* Task to complete *
Every line of the records below from the line with "4: (213, 94)" up to and including the line with "39: (601, 338)" must be reproduced exactly, and no line outside that range.

===

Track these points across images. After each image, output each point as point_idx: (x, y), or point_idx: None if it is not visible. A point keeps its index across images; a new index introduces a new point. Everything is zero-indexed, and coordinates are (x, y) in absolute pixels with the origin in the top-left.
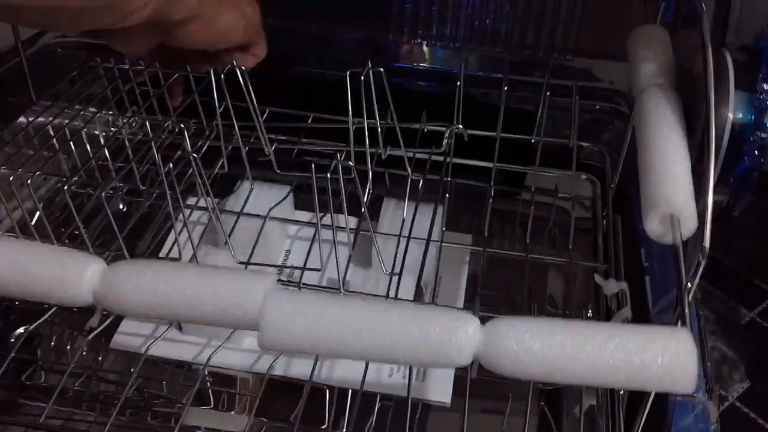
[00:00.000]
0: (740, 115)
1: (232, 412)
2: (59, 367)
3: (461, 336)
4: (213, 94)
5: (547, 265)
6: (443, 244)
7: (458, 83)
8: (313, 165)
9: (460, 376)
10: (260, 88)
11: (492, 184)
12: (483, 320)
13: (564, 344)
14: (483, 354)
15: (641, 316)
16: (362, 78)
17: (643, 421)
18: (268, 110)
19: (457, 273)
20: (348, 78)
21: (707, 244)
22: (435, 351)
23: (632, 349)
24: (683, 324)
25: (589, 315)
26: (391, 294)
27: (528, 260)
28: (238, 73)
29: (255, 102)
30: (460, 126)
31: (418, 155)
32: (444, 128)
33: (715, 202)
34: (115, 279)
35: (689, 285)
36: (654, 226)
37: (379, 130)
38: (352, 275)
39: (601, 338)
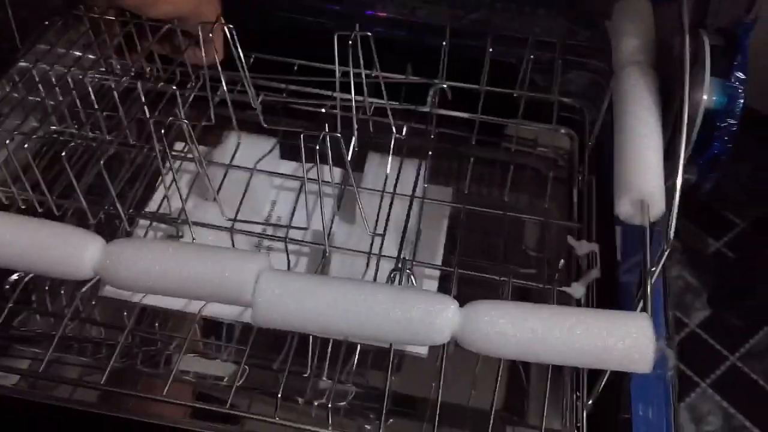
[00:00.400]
0: (713, 101)
1: (218, 360)
2: (54, 313)
3: (441, 319)
4: (200, 45)
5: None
6: (425, 200)
7: (443, 43)
8: (302, 136)
9: None
10: (241, 34)
11: (474, 139)
12: (462, 279)
13: (535, 329)
14: (460, 335)
15: (609, 275)
16: (350, 42)
17: (605, 380)
18: (254, 56)
19: (438, 227)
20: (335, 40)
21: (672, 234)
22: (417, 332)
23: (597, 334)
24: (644, 309)
25: (560, 266)
26: (375, 250)
27: (506, 217)
28: (226, 30)
29: (242, 57)
30: (445, 85)
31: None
32: (428, 82)
33: (684, 180)
34: (115, 258)
35: (653, 269)
36: (625, 209)
37: (364, 83)
38: (336, 229)
39: (569, 324)
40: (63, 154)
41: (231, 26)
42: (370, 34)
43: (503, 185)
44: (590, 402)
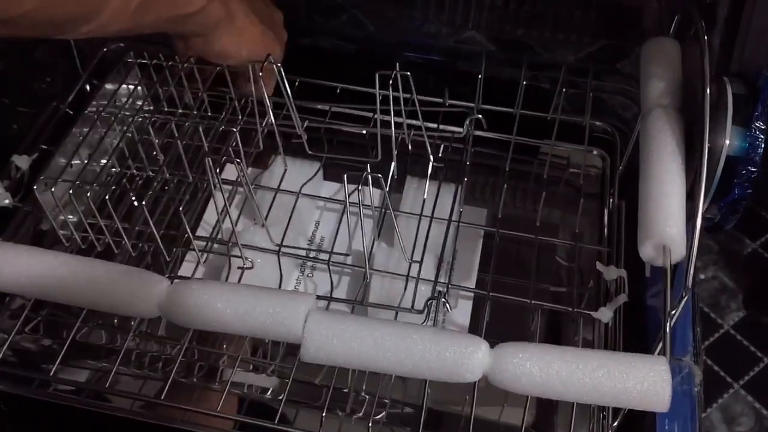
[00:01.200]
0: (734, 149)
1: (264, 375)
2: (118, 327)
3: (472, 360)
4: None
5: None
6: (461, 224)
7: (479, 76)
8: (345, 176)
9: None
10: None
11: (509, 159)
12: (494, 300)
13: (560, 371)
14: (490, 373)
15: (638, 298)
16: (390, 82)
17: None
18: (298, 81)
19: (473, 249)
20: (377, 78)
21: (690, 283)
22: (450, 371)
23: (617, 377)
24: (663, 353)
25: (590, 285)
26: (412, 273)
27: (537, 241)
28: (275, 68)
29: (289, 92)
30: (480, 116)
31: (440, 135)
32: (465, 111)
33: (707, 218)
34: (178, 298)
35: (673, 312)
36: (647, 252)
37: (404, 114)
38: (377, 251)
39: (591, 367)
40: (144, 203)
41: (278, 64)
42: (408, 74)
43: (536, 203)
44: (615, 424)
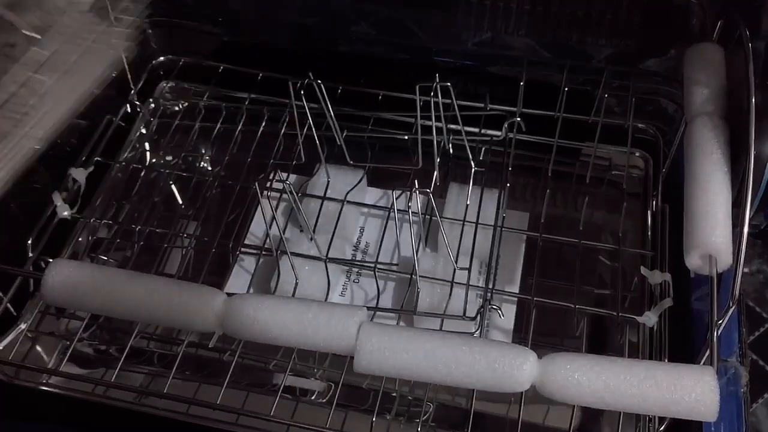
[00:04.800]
0: None
1: (312, 378)
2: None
3: (521, 372)
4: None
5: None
6: (504, 229)
7: (521, 83)
8: (392, 192)
9: None
10: (327, 68)
11: (551, 162)
12: (538, 305)
13: (608, 382)
14: (539, 383)
15: (682, 301)
16: (431, 94)
17: None
18: (341, 88)
19: (516, 252)
20: (417, 90)
21: (737, 293)
22: (500, 382)
23: (665, 388)
24: (711, 363)
25: (632, 288)
26: (456, 278)
27: (581, 245)
28: (315, 85)
29: (330, 108)
30: (520, 120)
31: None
32: (505, 114)
33: (752, 225)
34: (235, 313)
35: (720, 322)
36: (694, 261)
37: (443, 121)
38: (422, 257)
39: (639, 378)
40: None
41: (319, 81)
42: (449, 84)
43: (578, 205)
44: (662, 428)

===

* Exercise solution *
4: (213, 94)
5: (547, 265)
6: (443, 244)
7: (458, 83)
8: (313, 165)
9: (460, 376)
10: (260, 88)
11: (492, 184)
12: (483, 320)
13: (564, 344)
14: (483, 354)
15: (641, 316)
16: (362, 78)
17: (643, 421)
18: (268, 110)
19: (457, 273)
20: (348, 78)
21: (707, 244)
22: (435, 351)
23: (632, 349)
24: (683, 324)
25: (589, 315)
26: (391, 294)
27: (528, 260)
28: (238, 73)
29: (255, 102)
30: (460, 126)
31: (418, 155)
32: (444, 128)
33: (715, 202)
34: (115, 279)
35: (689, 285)
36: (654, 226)
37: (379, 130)
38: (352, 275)
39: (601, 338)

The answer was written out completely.